= Beginning of Section =
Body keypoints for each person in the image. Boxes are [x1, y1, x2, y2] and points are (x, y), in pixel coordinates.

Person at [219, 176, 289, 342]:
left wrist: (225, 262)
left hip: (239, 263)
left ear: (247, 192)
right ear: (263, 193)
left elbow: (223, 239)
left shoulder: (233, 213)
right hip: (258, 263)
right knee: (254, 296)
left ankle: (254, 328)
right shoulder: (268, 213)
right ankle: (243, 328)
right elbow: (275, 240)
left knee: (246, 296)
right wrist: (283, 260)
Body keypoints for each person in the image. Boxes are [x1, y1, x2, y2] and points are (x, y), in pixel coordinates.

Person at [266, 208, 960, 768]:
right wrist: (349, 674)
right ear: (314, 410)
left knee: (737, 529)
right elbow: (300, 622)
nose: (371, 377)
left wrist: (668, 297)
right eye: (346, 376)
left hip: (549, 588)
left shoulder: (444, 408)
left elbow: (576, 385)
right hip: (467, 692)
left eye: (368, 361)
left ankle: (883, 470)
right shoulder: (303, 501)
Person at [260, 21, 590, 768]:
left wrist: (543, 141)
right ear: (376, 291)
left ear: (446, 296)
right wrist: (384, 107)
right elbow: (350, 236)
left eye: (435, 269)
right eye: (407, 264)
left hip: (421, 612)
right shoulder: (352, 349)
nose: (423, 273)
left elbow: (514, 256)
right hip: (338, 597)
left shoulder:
= End of Section =
Each entry needs to be transcribed exactly.

Body keypoints for each person in the image. Boxes are [x1, y1, x2, y2] and points are (x, y), in pixel coordinates.

Person at [219, 176, 289, 342]:
left wrist: (225, 262)
left hip: (239, 263)
left ear: (247, 192)
right ear: (263, 193)
left elbow: (223, 239)
left shoulder: (233, 213)
right hip: (258, 263)
right knee: (254, 296)
left ankle: (254, 328)
right shoulder: (268, 213)
right ankle: (243, 328)
right elbow: (275, 240)
left knee: (246, 296)
right wrist: (283, 260)
Body keypoints for each person in the image. Boxes are [x1, y1, x2, y2] and points are (x, y), in pixel coordinates.

Person at [266, 208, 960, 768]:
right wrist: (349, 674)
right ear: (314, 410)
left knee: (737, 529)
right elbow: (300, 622)
nose: (371, 377)
left wrist: (668, 297)
right eye: (346, 376)
left hip: (549, 588)
left shoulder: (444, 408)
left elbow: (576, 385)
right hip: (467, 692)
left eye: (368, 361)
left ankle: (883, 470)
right shoulder: (303, 501)
Person at [260, 21, 590, 768]:
left wrist: (543, 141)
right ear: (376, 291)
left ear: (446, 296)
right wrist: (384, 107)
right elbow: (350, 236)
left eye: (435, 269)
right eye: (407, 264)
left hip: (421, 612)
right shoulder: (352, 349)
nose: (423, 273)
left elbow: (514, 256)
right hip: (338, 597)
left shoulder:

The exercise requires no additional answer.